(POTONGAN TEKS)
Bagian akhir dari "Babylon" ini merupakan bagian yang paling eksperimental Chazelle
 
Para kru film dalam film "Babylon" (2022) karya sutradara Damien Chazelle. (ANTARA/HO-Paramount Pictures)

Lantai pesta dan arena syuting menjadi wahana bagaimana kultur perfilman terbentur dan terbentuk. Dua set dalam film "Babylon" ini secara gamblang sekaligus rumit menampilkan transisi zaman lengkap dengan "moral" masyarakatnya.

Di lantai pesta era 1920-an, mereka begitu banal atau jika bisa disebut tampil dan bertutur tanpa sekat moralitas. Publik tak begitu peduli, malah justru mengidolakan bintang Nellie LaRoy yang tampil sensual dan bicara kasar penuh makian. Sedangkan di lantai pesta era 1930-an, Nellie LaRoy memaksa diri untuk mengikuti kemauan publik untuk tampil lebih "bermartabat" dengan pakaian dan gaya bertutur yang lebih sopan layaknya bangsawan Prancis. Tetapi hal inilah yang membuat Nellie LaRoy muak, sebab kultur kelas atas Prancis hanya topeng untuk menutupi moralitas.

(BAHAN YANG DIBERIKAN)
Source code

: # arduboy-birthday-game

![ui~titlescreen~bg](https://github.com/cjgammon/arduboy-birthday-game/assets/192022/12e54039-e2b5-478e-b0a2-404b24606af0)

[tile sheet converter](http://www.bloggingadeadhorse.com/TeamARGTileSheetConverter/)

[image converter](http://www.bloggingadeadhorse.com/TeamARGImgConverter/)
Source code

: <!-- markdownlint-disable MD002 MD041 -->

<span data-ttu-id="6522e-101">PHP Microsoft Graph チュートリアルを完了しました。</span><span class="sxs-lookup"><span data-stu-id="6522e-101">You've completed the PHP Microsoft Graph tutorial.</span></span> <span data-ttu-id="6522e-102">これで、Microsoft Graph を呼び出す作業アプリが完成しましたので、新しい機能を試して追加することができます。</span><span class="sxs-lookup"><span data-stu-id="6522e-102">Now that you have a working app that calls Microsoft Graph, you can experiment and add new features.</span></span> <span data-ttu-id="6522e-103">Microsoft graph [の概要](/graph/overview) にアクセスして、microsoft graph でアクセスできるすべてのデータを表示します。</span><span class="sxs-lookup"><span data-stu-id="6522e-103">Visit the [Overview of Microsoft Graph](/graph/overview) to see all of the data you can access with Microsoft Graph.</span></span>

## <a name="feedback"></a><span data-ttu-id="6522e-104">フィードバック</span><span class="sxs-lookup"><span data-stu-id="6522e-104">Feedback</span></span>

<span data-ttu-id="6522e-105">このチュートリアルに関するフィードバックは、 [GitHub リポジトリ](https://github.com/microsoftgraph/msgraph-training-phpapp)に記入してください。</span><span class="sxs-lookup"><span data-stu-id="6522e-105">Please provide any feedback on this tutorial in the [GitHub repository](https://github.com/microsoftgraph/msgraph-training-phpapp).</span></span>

(PERINTAH A)
Jawablah pertanyaan tentang ulasan film "Babylon" ini:
(i) Siapa sutradara film "Babylon"?
(ii) Bintang mana yang diidolakan publik di lantai pesta era 1920-an?
(iii) Seperti siapa Nellie LaRoy bertutur dengan lebih sopan di lantai pesta era 1930-an?
(PERINTAH B)
Bisakah Anda meneruskan ulasan film "Babylon" mulai dari kalimat terakhirnya?
Baris-baris data tidak ada hubungannya dengan ulasan film "Babylon".

(JAWABAN LATIHAN A)
(i) Damien Chazelle.
(ii) Nellie LaRoy.
(iii) Layaknya bangsawan Prancis.

(JAWABAN LATIHAN B)
Nellie LaRoy adalah salah satu contoh bintang film yang dituntut harus memermak citra di era transisi Hollywood agar bisa mempertahankan kariernya dan diterima masyarakat. Sementara di sisi lain, Conrad tampaknya tak begitu kesulitan menyesuaikan diri saat berpindah dari satu lantai pesta ke pesta yang lain. Namun aktor itu segera menyadari kariernya berada di ujung tanduk saat dia hanya dibutuhkan untuk film-film beranggaran rendah saat memasuki era film berbicara.

Baca juga: "The Point Men", saat Hwang Jung-min & Hyun Bin bersatu hadapi Taliban
Brad Pitt dan Li Jun Li dalam film "Babylon" (2022) karya sutradara Damien Chazelle. (ANTARA/HO-Paramount Pictures)

Nellie LaRoy dan Conrad punya kesamaan. Sebagai bintang yang lahir dari film bisu, mereka bergelut dan mencoba beradaptasi dengan revolusi Hollywood yang bergerak dengan cepat. Mereka mungkin tak menyadari bahwa nama-nama besar lain akan bermunculan. Sebut saja Manny yang berhasil menemukan peluang di antara perubahan itu, bahkan juga berusaha untuk mendongkrak kembali citra Nellie LaRoy walaupun tak berhasil.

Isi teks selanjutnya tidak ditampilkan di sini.